3

In SAS there's an method of creating Library (using LIBNAME). This is helpful as when we have to do long data processing, we don't change always the dataset name. So, if we want to use a dataset again, without changing the name, we can put in a library. So, even if the dataset name are same, but since they are in different libraries, we can work on them together.

My question is there any such option in R that can create Library (or separate folder within R) so that we can save our data there?

Here's the example:

Suppose I've a dataset "dat1". I summarize variables in dat1 var1 & var2 for var3.

proc summary data=dat1 nway missing;
  var var1 var2;
  class var3;
  output out=tmp.dat1 (drop = _freq_ _type_) sum = ;
  run;

Then I merged dat1 with dat2, which is another dataset.Both dat1 & dat2 has common variable var3, with which I merged. I created new dataset dat1 again.

proc sql;
   create table dat1 as
   select a.*,b.*
   from dat1 a left join tmp.dat2 b
   on a.var3=b.var3;
  quit;

Now, I'm again summarizing dataset dat1 after merging to check if the values of var1 & var 2 remain the same before & after merging.

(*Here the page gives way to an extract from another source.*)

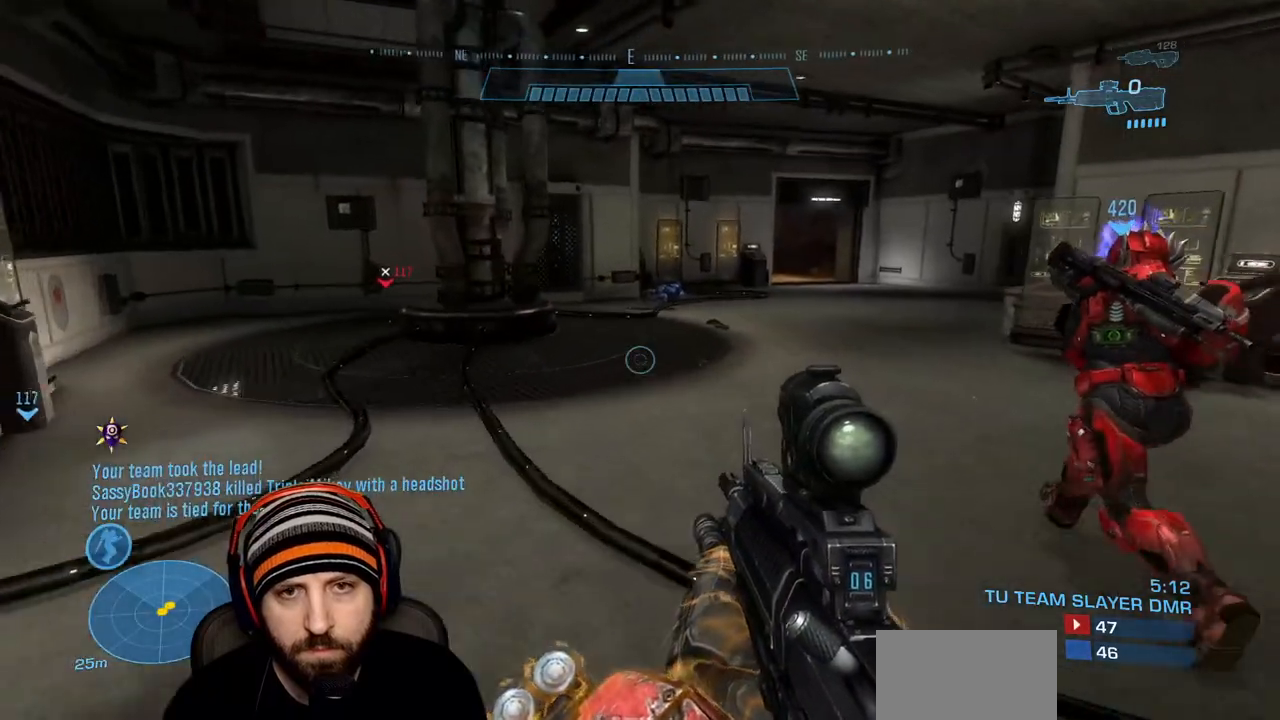
{"buttons": [], "left_stick": "up", "right_stick": "center", "events": []}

proc summary data=dat1 nway missing;
  var var1 var2;
  class var3;
  output out=tmp1.dat1 (drop = _freq_ _type_) sum = ;
  run;

The equivalent code in R will be

dat3 <- ddply(dat1,
              .(var3),
              summarise,
              var1 = sum(var1,na.rm=TRUE),
              var2 = sum(var2,na.rm=TRUE))

dat1 <- sqldf("select a.*,b.* 
                 from dat1 a 
                      left join dat2 b 
                             on a.var3=b.var3")

dat4 <- ddply(dat1,
              .(var3),
              summarise,
              var1 = sum(var1,na.rm=TRUE),
              var2 = sum(var2,na.rm=TRUE))

In case of SAS I used just 2 dataset name. But in case of R, I'm using 4 dataset name. So, if I'm writing 4000 line code for data processing, having too many dataset name sometimes become overwhelming. In sas it became easy to have same dataset name as I'm using 2 libraries tmp, tmp1 other than the default work library.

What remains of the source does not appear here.